# 7.893 With Shift3R - How Do I Do It?



## nstallion (Oct 31, 2011)

THIS THREAD IS NOW OBSOLETE

I had shift3r 2.1 running (IC3 BLURRY if that makes any difference) and had been screwing around with webtop2sd. I wanted to try the 7.893 release so I flashed the stock FXZ for the /osh partition (to bring webtop back to stock) and restored to stock 5.886 with forever root. Updated to 7.893 with the stock recovery and everything is just fine including root - loving the improvements to the camera.

Is there a way to bring back all the functionality and theme from shift3r without going back to 5.893 /system? I'm pretty sure I've seen screenshots of people who have done this but I'm not sure how. I didn't think it would work but tried flashing the shift3r 2.1 base zip and of course the whole /system partition was back to 5.893.

What do I do?


----------



## 2defmouze (Oct 12, 2011)

the new version of shifter which will be up soon is based on the 5.7.893 system so you'll be good.


----------



## jimdandy (Sep 24, 2011)

2defmouze said:


> the new version of shifter which will be up soon is based on the 5.7.893 system so you'll be good.
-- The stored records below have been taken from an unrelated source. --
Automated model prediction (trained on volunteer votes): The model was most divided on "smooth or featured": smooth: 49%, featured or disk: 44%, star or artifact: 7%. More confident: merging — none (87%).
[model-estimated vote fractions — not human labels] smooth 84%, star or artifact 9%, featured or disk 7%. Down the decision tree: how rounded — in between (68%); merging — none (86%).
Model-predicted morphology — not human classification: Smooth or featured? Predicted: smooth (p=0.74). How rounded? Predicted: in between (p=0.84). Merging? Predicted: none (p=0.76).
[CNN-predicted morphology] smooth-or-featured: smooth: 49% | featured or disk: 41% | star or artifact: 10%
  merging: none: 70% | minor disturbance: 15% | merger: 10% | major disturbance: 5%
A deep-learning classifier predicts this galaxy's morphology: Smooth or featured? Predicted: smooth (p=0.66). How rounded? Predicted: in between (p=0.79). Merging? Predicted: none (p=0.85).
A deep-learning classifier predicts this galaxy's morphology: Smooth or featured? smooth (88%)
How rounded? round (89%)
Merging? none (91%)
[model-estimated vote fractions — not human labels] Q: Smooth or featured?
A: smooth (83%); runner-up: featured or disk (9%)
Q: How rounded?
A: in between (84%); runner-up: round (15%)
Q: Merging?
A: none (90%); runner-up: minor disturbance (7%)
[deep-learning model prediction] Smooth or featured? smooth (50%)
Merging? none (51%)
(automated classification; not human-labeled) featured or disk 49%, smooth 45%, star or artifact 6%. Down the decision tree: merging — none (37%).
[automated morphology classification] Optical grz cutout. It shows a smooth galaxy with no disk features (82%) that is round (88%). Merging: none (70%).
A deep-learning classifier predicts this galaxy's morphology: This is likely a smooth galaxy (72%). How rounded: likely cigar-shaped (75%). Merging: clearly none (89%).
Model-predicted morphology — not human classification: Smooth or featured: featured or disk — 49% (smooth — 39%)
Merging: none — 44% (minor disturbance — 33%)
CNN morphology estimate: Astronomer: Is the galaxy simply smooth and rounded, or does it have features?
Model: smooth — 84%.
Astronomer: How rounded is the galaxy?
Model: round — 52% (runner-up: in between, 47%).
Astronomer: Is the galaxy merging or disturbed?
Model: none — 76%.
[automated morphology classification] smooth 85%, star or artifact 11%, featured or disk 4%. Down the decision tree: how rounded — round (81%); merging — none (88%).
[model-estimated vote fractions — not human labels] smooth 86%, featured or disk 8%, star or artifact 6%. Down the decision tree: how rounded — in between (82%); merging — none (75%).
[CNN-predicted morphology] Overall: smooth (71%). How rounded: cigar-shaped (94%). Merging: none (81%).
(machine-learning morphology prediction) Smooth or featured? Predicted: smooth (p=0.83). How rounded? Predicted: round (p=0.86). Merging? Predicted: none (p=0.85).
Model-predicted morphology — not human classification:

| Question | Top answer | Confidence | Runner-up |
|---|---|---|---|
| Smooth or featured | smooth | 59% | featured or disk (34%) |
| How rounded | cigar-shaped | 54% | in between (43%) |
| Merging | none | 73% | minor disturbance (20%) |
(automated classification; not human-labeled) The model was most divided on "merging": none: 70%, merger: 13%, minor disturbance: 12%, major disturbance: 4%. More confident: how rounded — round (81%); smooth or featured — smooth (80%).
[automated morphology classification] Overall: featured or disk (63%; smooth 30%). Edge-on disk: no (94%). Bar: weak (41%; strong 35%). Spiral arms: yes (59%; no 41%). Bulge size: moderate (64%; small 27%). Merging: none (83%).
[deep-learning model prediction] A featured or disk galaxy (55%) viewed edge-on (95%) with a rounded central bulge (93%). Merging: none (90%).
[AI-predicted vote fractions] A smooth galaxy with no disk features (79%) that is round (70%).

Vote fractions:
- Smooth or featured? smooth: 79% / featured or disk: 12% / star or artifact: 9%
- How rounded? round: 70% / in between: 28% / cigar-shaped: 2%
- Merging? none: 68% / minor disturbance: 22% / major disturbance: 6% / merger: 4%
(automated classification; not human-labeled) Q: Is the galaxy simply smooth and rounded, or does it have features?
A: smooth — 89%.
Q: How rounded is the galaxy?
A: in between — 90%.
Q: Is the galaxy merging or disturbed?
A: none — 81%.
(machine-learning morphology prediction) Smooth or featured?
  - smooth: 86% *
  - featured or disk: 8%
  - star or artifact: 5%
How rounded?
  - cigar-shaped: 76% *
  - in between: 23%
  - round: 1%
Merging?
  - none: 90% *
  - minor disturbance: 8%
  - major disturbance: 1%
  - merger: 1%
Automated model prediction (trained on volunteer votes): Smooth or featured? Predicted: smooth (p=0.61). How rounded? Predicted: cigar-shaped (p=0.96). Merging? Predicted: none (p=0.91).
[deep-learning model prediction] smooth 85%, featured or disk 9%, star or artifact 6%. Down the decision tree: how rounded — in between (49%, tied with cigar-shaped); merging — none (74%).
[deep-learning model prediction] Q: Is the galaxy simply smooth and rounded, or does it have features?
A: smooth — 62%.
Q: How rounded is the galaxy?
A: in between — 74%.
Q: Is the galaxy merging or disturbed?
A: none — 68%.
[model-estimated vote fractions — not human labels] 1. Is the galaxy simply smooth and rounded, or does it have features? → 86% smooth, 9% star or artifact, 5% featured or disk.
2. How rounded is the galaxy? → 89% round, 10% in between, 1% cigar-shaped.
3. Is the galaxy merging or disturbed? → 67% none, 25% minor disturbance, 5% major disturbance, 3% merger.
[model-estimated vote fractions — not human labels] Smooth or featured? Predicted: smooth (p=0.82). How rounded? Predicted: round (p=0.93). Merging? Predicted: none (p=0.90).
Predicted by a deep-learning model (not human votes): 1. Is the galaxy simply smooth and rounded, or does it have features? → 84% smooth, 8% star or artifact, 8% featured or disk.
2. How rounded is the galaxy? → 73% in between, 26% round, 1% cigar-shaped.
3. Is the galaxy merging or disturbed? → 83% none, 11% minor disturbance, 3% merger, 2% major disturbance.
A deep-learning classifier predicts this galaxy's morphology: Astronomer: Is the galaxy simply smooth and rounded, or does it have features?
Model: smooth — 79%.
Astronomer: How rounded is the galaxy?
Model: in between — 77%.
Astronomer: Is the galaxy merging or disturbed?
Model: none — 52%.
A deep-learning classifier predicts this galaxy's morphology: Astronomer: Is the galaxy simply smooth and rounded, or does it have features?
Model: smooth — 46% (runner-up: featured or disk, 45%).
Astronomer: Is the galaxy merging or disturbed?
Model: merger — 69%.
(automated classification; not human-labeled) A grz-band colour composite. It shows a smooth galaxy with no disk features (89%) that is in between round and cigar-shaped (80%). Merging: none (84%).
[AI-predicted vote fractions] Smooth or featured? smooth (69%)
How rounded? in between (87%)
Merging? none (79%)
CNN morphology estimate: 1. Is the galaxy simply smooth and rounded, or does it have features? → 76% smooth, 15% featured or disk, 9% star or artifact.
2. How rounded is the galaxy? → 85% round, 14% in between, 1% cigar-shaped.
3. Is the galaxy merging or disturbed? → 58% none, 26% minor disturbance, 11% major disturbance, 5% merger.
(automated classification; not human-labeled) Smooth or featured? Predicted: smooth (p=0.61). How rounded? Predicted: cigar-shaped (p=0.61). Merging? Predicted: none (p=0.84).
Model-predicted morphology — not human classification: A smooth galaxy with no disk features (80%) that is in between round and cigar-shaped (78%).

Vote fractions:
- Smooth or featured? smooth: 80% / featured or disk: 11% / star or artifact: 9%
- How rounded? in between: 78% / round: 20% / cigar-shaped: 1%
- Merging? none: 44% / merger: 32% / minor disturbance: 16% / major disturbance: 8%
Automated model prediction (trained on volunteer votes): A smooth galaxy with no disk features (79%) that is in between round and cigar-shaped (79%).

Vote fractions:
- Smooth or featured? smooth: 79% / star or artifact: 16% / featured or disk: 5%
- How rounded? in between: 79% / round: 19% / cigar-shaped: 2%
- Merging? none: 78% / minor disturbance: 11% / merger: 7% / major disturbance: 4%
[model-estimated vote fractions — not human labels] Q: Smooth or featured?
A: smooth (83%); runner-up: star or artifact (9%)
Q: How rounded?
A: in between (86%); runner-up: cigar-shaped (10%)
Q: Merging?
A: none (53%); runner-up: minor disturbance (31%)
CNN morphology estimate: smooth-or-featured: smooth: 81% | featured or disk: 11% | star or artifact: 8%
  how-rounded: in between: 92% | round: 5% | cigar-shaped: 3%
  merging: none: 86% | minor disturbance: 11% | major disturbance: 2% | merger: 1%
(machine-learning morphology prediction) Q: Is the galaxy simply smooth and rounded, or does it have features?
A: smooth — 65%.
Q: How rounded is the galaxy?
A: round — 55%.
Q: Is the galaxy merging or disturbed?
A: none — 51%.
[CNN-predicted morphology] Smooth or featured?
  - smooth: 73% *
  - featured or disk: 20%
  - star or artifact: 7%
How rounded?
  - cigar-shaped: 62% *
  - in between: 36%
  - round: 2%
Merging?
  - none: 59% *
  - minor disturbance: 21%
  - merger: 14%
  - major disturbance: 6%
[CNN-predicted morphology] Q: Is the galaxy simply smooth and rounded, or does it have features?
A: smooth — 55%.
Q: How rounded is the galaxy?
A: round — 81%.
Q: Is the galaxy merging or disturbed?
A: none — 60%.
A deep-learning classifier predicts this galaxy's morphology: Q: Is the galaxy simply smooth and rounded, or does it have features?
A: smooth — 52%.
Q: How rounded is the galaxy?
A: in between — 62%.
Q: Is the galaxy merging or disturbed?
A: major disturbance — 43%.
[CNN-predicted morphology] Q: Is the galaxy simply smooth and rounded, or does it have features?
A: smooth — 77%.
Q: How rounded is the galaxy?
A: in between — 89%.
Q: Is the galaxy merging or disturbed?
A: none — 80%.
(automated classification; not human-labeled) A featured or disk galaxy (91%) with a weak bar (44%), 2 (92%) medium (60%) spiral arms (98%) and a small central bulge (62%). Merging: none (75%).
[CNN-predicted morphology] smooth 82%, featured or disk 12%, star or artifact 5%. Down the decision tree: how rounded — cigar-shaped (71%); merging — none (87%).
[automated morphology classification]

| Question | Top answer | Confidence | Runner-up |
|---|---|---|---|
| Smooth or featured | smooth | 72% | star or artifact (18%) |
Well, I'm on Shift3r 2.1 and its showing 5.893. Am I missing something?

Actually, I was a little afraid to ask. I've looked at the Easy 7.893 and root thread by DH and was getting ready to commit, but I remember reading(perhaps, misremember) that it may be 7.893 already.... or was that only if I flashed a TPax... which disappeared due to some.... ungratefulness as I recall.


----------



## 2defmouze (Oct 12, 2011)

If you updated to 5.7.893 on your own then your good. When you flashed the ROM since it was built off 5.893 base that's what shows in your system. When the new updates are out it will show as 7.893

S3nt from my Th3oriz3d DROID BIONIC using RootzWiki Forums


----------



## dadsterflip (Jul 16, 2011)

Is this worth a jump? I know every leak can lead you off the official path.reminded me of the DROID x days

Sent from my DROID BIONIC using Tapatalk


----------



## nstallion (Oct 31, 2011)

I'm primarily interested in the camera improvements and the reported improvements in battery life. I'm not sure what else it's supposed to fix.


----------



## dadsterflip (Jul 16, 2011)

nstallion said:


> I'm primarily interested in the camera improvements and the reported improvements in battery life. I'm not sure what else it's supposed to fix.


Does it update the kernel and radio?
Cause once I upgrade to those leak I don't think we can change the kernel and radio back and were stuck when it's comes but if its system/fix updates only then I might jump.

Sent from my DROID BIONIC using Tapatalk


----------



## Rootuser3.0 (Oct 8, 2011)

Can someone send me the v.2.2 ice blurry paks much appreciated and thanks in advance unless Mr theory and Mr DH has a problem with that I would live to try out when Im at work and bored


----------



## z28nck33 (Oct 10, 2011)

They will be released soon.


----------



## dadsterflip (Jul 16, 2011)

Im getting ready to commit to this jump. 
I was reading the get back to update path but my question was. 
It says you cant replace your radio and kernel. So basically when the upgrade ota comes, it doesnt change those two and ill always be on the leak radio and kernel?

Sent from my DROID BIONIC using Tapatalk


----------